● EXERCISE
Word for word, reproduce all of the entries shown below.

● INPUT MATERIAL
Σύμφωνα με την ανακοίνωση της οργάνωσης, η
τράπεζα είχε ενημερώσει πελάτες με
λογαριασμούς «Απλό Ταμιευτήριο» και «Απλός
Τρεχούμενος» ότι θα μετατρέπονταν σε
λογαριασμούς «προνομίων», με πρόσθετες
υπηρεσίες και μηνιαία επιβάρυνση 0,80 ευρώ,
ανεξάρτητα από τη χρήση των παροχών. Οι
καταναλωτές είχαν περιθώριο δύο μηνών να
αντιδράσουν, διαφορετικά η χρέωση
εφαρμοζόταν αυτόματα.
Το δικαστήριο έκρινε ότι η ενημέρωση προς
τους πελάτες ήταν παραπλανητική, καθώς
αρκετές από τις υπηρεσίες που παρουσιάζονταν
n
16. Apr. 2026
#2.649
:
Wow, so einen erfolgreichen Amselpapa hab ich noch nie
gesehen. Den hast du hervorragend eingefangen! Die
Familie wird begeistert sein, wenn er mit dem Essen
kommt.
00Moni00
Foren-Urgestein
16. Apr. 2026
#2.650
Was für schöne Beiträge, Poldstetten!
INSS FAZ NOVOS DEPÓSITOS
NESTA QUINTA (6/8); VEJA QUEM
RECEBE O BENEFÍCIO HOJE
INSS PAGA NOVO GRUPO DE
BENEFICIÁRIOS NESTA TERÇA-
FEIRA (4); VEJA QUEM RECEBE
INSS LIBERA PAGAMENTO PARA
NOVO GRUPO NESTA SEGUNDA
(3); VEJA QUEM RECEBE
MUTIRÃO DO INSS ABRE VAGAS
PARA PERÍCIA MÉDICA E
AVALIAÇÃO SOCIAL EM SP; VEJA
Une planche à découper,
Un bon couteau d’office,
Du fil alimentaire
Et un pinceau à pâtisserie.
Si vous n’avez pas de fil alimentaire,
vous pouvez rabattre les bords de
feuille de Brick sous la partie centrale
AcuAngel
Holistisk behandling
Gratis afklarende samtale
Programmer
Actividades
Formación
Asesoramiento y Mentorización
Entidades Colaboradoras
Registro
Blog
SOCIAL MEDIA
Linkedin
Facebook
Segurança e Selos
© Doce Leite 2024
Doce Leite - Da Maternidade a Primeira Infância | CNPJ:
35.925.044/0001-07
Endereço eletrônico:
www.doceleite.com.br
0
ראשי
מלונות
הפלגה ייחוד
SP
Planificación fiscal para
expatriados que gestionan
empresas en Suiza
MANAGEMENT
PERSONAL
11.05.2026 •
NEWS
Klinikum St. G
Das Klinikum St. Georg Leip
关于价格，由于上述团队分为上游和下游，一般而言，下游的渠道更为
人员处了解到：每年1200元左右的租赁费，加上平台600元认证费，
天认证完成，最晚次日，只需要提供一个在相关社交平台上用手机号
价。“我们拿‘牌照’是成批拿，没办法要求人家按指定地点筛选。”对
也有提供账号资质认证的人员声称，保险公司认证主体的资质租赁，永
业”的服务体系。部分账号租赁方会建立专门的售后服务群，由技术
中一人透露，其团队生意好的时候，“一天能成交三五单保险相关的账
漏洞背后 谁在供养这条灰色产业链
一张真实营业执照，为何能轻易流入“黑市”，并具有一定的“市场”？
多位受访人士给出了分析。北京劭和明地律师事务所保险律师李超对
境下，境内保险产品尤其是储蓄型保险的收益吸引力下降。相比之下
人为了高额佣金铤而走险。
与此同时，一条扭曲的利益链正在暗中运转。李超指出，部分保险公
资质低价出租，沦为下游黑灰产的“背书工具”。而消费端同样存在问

● COMPLETED TASK
Σύμφωνα με την ανακοίνωση της οργάνωσης, η
τράπεζα είχε ενημερώσει πελάτες με
λογαριασμούς «Απλό Ταμιευτήριο» και «Απλός
Τρεχούμενος» ότι θα μετατρέπονταν σε
λογαριασμούς «προνομίων», με πρόσθετες
υπηρεσίες και μηνιαία επιβάρυνση 0,80 ευρώ,
ανεξάρτητα από τη χρήση των παροχών. Οι
καταναλωτές είχαν περιθώριο δύο μηνών να
αντιδράσουν, διαφορετικά η χρέωση
εφαρμοζόταν αυτόματα.
Το δικαστήριο έκρινε ότι η ενημέρωση προς
τους πελάτες ήταν παραπλανητική, καθώς
αρκετές από τις υπηρεσίες που παρουσιάζονταν
n
16. Apr. 2026
#2.649
:
Wow, so einen erfolgreichen Amselpapa hab ich noch nie
gesehen. Den hast du hervorragend eingefangen! Die
Familie wird begeistert sein, wenn er mit dem Essen
kommt.
00Moni00
Foren-Urgestein
16. Apr. 2026
#2.650
Was für schöne Beiträge, Poldstetten!
INSS FAZ NOVOS DEPÓSITOS
NESTA QUINTA (6/8); VEJA QUEM
RECEBE O BENEFÍCIO HOJE
INSS PAGA NOVO GRUPO DE
BENEFICIÁRIOS NESTA TERÇA-
FEIRA (4); VEJA QUEM RECEBE
INSS LIBERA PAGAMENTO PARA
NOVO GRUPO NESTA SEGUNDA
(3); VEJA QUEM RECEBE
MUTIRÃO DO INSS ABRE VAGAS
PARA PERÍCIA MÉDICA E
AVALIAÇÃO SOCIAL EM SP; VEJA
Une planche à découper,
Un bon couteau d’office,
Du fil alimentaire
Et un pinceau à pâtisserie.
Si vous n’avez pas de fil alimentaire,
vous pouvez rabattre les bords de
feuille de Brick sous la partie centrale
AcuAngel
Holistisk behandling
Gratis afklarende samtale
Programmer
Actividades
Formación
Asesoramiento y Mentorización
Entidades Colaboradoras
Registro
Blog
SOCIAL MEDIA
Linkedin
Facebook
Segurança e Selos
© Doce Leite 2024
Doce Leite - Da Maternidade a Primeira Infância | CNPJ:
35.925.044/0001-07
Endereço eletrônico:
www.doceleite.com.br
0
ראשי
מלונות
הפלגה ייחוד
SP
Planificación fiscal para
expatriados que gestionan
empresas en Suiza
MANAGEMENT
PERSONAL
11.05.2026 •
NEWS
Klinikum St. G
Das Klinikum St. Georg Leip
关于价格，由于上述团队分为上游和下游，一般而言，下游的渠道更为
人员处了解到：每年1200元左右的租赁费，加上平台600元认证费，
天认证完成，最晚次日，只需要提供一个在相关社交平台上用手机号
价。“我们拿‘牌照’是成批拿，没办法要求人家按指定地点筛选。”对
也有提供账号资质认证的人员声称，保险公司认证主体的资质租赁，永
业”的服务体系。部分账号租赁方会建立专门的售后服务群，由技术
中一人透露，其团队生意好的时候，“一天能成交三五单保险相关的账
漏洞背后 谁在供养这条灰色产业链
一张真实营业执照，为何能轻易流入“黑市”，并具有一定的“市场”？
多位受访人士给出了分析。北京劭和明地律师事务所保险律师李超对
境下，境内保险产品尤其是储蓄型保险的收益吸引力下降。相比之下
人为了高额佣金铤而走险。
与此同时，一条扭曲的利益链正在暗中运转。李超指出，部分保险公
资质低价出租，沦为下游黑灰产的“背书工具”。而消费端同样存在问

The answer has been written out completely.